When a tax investigation by HMRC has been concluded by the issue of a closure notice and the taxpayer does not agree with the conclusion reached in the closure notice, there is a 30 day period from the date of the issue of the closure notice in which the taxpayer can send an appeal to the HMRC investigator setting out the grounds of appeal and also requesting postponement of the payment of the tax in dispute.
This notice of appeal can be drafted and sent by the taxpayer but it is often sensible to get tax counsel to prepare it in order to succinctly set out the grounds and arguments why the tax is not due and ensure that no relevant arguments are omitted.
How HMRC Deals With Tax Disputes
Following receipt of the taxpayer’s appeal there will be an informal HMRC review so that HMRC can give their “current view of the matter”. This is likely to confirm the conclusion in the closure notice and following that the taxpayer is usually offered a formal “independent’ review of the matter by someone else within HMRC.
More often than not that review (which usually takes a couple of months) also endorses the conclusion in the closure notice (sometimes with minor adjustments to things like proposed penalties). Following receipt of the conclusion of the “independent” review the taxpayer has 30 days in which to notify the appeal to the tax tribunal if he still disagrees with HMRC. You can read my guide to submitting your tax appeal by e-mail here.
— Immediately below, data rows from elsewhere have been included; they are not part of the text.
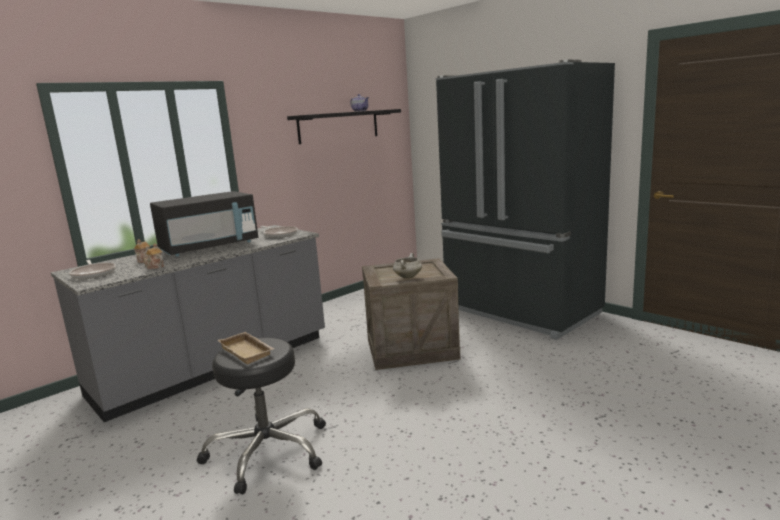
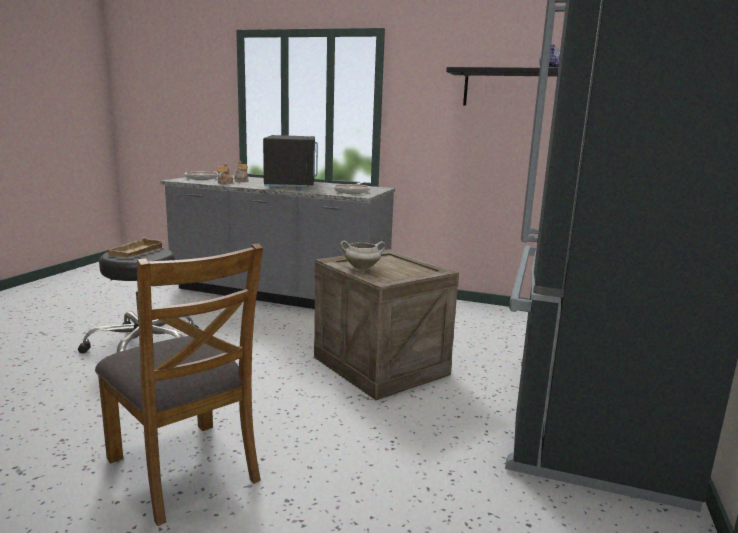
camera: 60 degrees right, 0 degrees up
(209, 247) = (291, 185): black microwave -> black microwave turned 120 degrees counterclockwise
(514, 437) = (185, 468): none -> brown chair

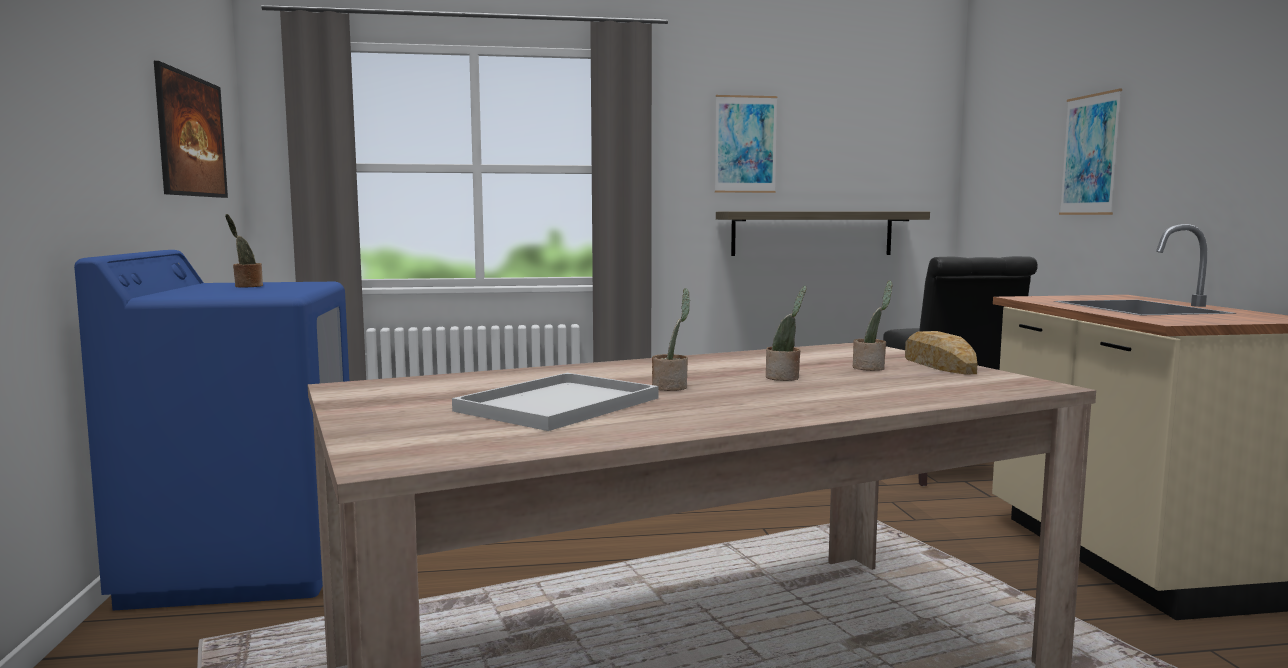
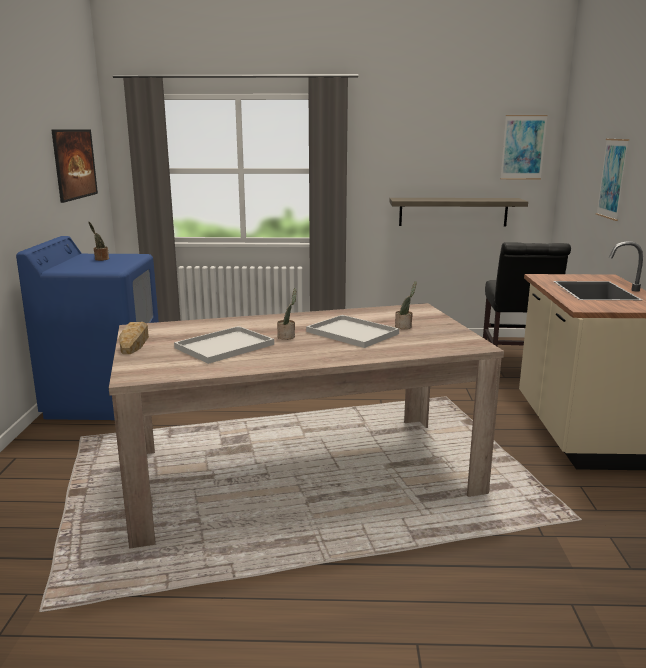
camera: 10 degrees right, 10 degrees up
(745, 144) = (410, 154): picture -> picture (523, 147)
(784, 378) = (350, 332): potted plant -> white tray
(938, 364) = (445, 325): bread -> bread (134, 343)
Closing Disputes With HMRC
If you notify your appeal to the tax tribunal the tribunal will acknowledge receipt of your appeal and then a few weeks later the tribunal will issue standard directions for the future conduct of the dispute. These directions will require HMRC prepare and issue a detailed written statement of case within 60 days which will set out in detail HMRC’s legal and factual arguments.
On receipt of the statement of case you are free to offer to settle the dispute with HMRC if you wish to without risk as to costs and sometimes the process of having to prepare a detailed statement of case may lead HMRC to appreciate any weaknesses in their case.
It is therefore worth keeping in mind the possibility of settling the dispute at this stage and if appropriate inviting HMRC to meet to discuss the prospects of a settlement.
Alternative Dispute Resolution (“ADR”)
Mediation can avoid a potentially long, expensive and publicly reported tax tribunal hearing. Often an HMRC mediator will be used but the parties can agree to use an independent third-party mediator. Mediation has the advantage that it is confidential and the outcome will not be reported.
It is best used before an appeal is lodged with the tax tribunal and indeed, HMRC state that if you have already lodged an appeal with the tax tribunal and HMRC’s statement of case has been served (or is due within 10 days of you applying for ADR) your application will only be accepted in exceptional circumstances.